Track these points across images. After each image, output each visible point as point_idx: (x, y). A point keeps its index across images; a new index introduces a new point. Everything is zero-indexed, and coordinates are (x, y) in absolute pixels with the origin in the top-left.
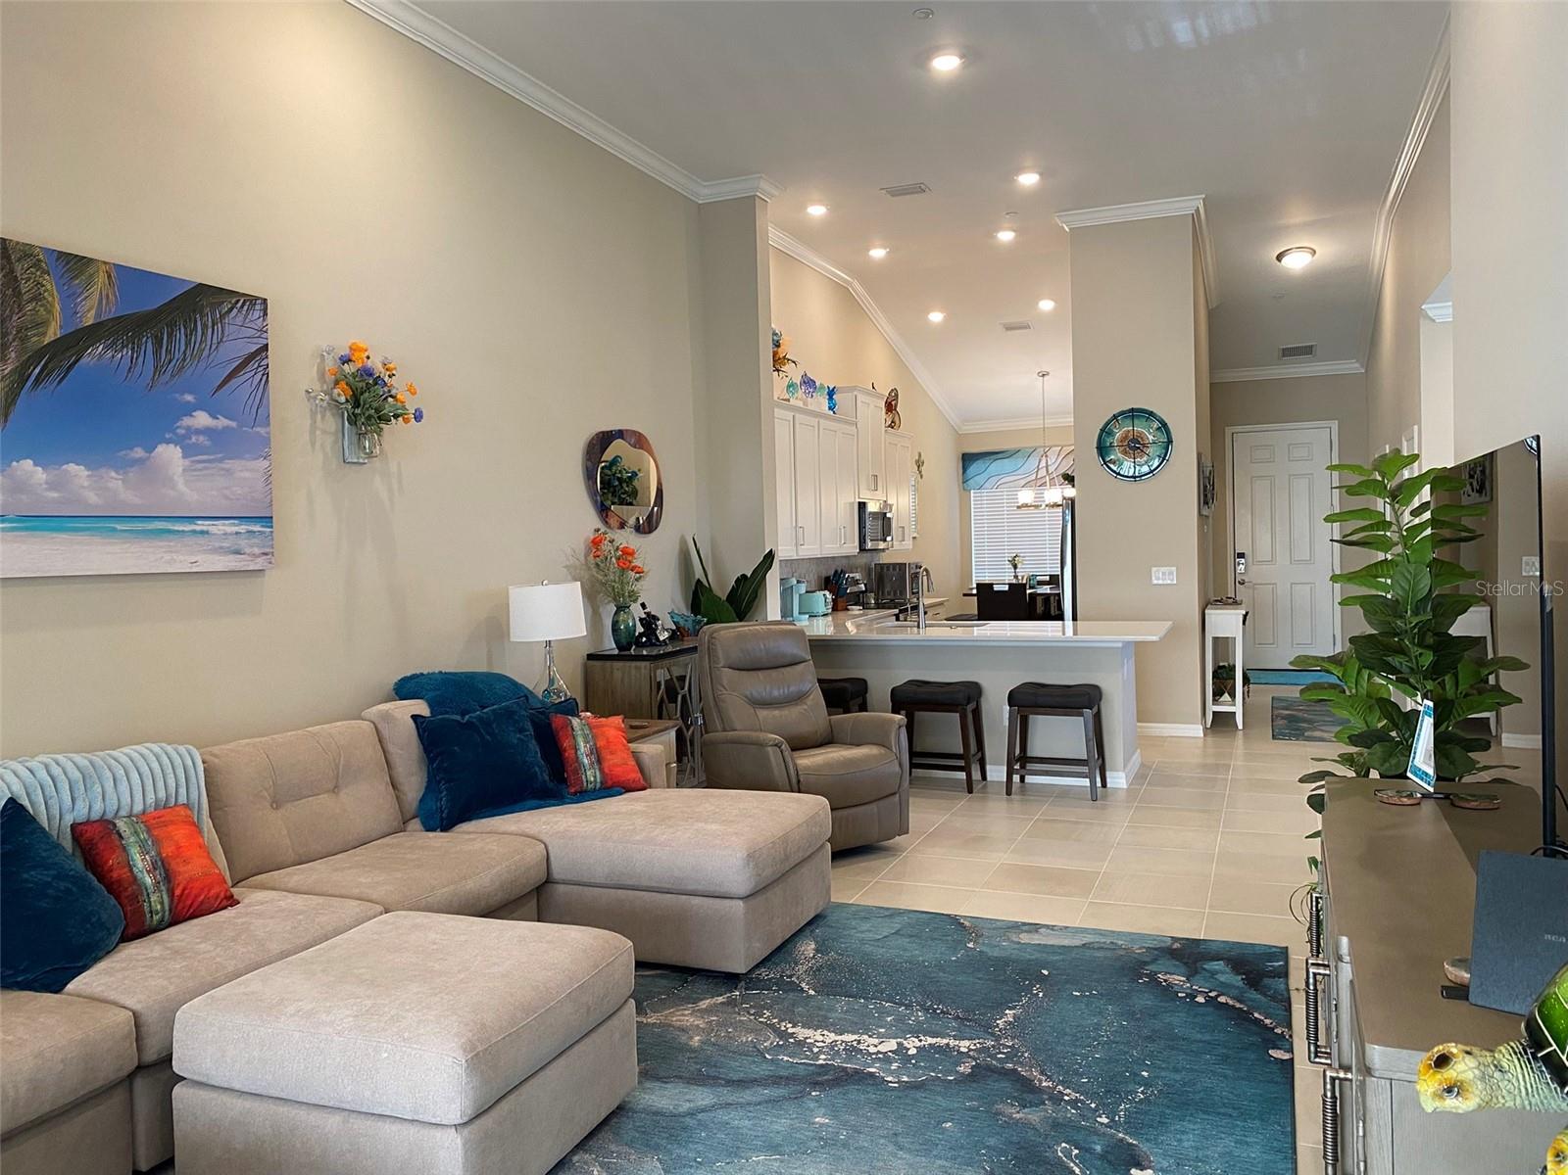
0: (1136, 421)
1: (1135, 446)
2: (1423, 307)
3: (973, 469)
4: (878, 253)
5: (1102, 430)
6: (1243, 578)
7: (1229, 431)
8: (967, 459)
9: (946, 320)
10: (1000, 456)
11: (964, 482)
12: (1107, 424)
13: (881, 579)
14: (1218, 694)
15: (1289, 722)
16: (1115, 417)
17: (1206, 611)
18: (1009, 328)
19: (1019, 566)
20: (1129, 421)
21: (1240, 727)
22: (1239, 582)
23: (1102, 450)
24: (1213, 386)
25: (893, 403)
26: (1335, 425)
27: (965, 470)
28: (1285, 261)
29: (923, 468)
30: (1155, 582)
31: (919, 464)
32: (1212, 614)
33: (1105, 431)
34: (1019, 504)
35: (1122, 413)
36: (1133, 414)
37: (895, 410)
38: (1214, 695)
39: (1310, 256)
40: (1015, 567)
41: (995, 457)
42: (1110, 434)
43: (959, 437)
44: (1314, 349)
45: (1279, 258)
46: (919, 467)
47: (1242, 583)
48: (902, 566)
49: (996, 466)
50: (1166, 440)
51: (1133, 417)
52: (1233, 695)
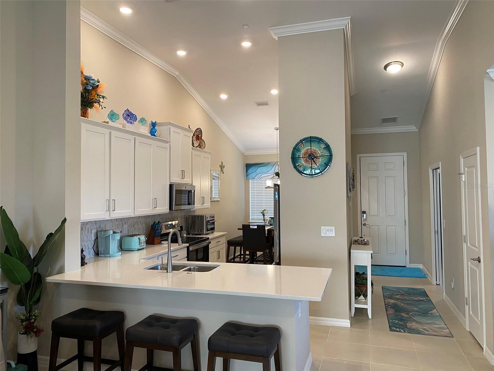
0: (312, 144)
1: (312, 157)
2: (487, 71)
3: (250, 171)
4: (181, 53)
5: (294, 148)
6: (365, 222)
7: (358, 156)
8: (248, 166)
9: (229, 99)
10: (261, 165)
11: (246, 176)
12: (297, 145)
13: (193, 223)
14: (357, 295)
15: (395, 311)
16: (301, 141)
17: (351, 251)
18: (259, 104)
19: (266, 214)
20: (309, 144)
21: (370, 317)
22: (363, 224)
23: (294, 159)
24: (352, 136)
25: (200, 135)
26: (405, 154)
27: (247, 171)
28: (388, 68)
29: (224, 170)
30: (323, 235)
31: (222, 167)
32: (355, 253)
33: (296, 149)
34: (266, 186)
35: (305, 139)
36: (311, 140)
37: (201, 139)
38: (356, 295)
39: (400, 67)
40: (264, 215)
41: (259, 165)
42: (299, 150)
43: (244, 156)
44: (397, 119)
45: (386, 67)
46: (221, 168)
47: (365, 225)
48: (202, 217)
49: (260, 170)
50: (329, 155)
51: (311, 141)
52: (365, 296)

-------------------------

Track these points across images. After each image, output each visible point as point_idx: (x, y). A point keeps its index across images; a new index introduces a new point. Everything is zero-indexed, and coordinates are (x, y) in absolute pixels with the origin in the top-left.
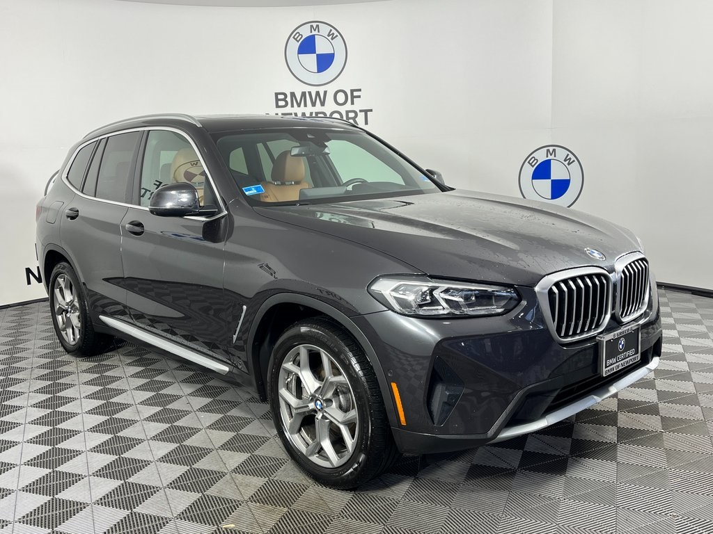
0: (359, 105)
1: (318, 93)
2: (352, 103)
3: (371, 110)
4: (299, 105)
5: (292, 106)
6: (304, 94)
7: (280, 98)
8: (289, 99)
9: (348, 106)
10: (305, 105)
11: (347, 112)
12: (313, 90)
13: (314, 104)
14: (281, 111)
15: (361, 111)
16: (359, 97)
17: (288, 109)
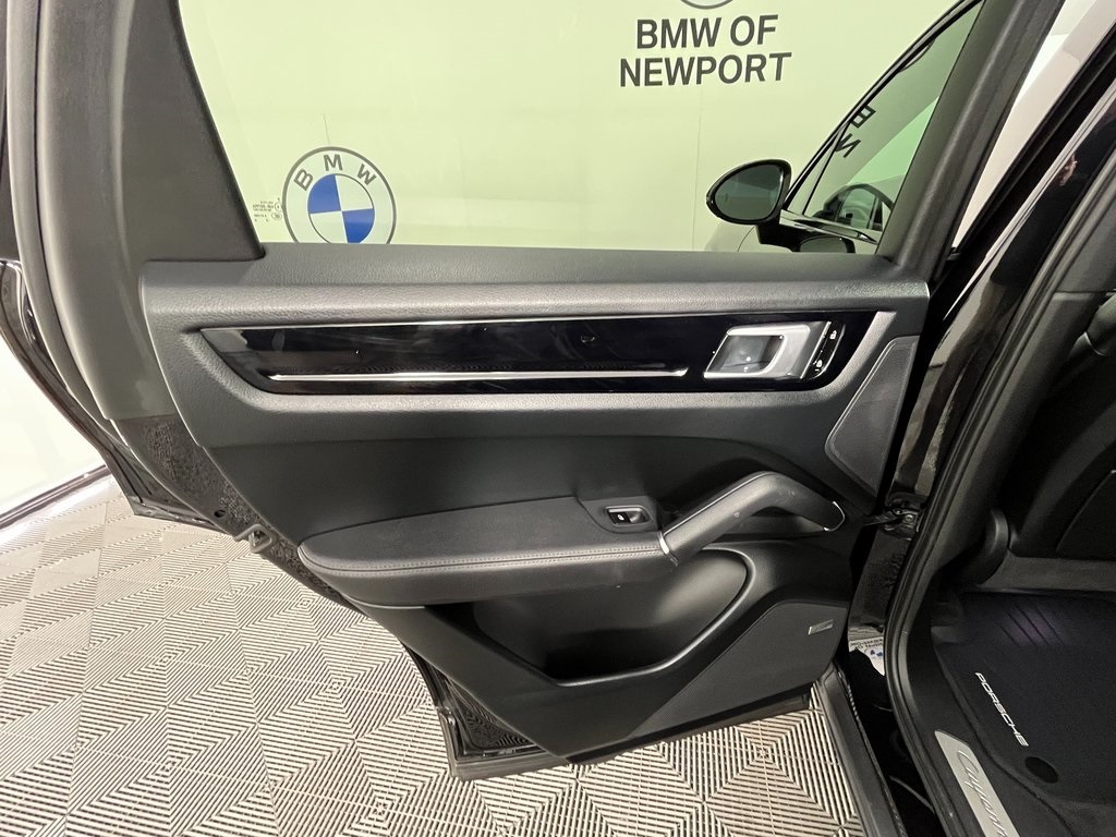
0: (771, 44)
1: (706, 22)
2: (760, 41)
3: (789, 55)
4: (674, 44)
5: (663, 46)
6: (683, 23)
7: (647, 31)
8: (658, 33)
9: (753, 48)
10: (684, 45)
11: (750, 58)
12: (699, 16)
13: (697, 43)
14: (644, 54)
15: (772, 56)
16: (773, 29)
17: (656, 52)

-------------------------

→ **What you should do**: Scan the listing above for the line that has "1: (1135, 446)", then copy exactly from that line through the line that has "27: (965, 470)".

→ **Answer box**:
1: (1135, 446)
2: (1423, 307)
3: (973, 469)
4: (878, 253)
5: (1102, 430)
6: (1243, 578)
7: (1229, 431)
8: (967, 459)
9: (946, 320)
10: (1000, 456)
11: (964, 482)
12: (1107, 424)
13: (881, 579)
14: (1218, 694)
15: (1289, 722)
16: (1115, 417)
17: (1206, 611)
18: (1009, 328)
19: (1019, 566)
20: (1129, 421)
21: (1240, 727)
22: (1239, 582)
23: (1102, 450)
24: (1213, 386)
25: (893, 403)
26: (1335, 425)
27: (965, 470)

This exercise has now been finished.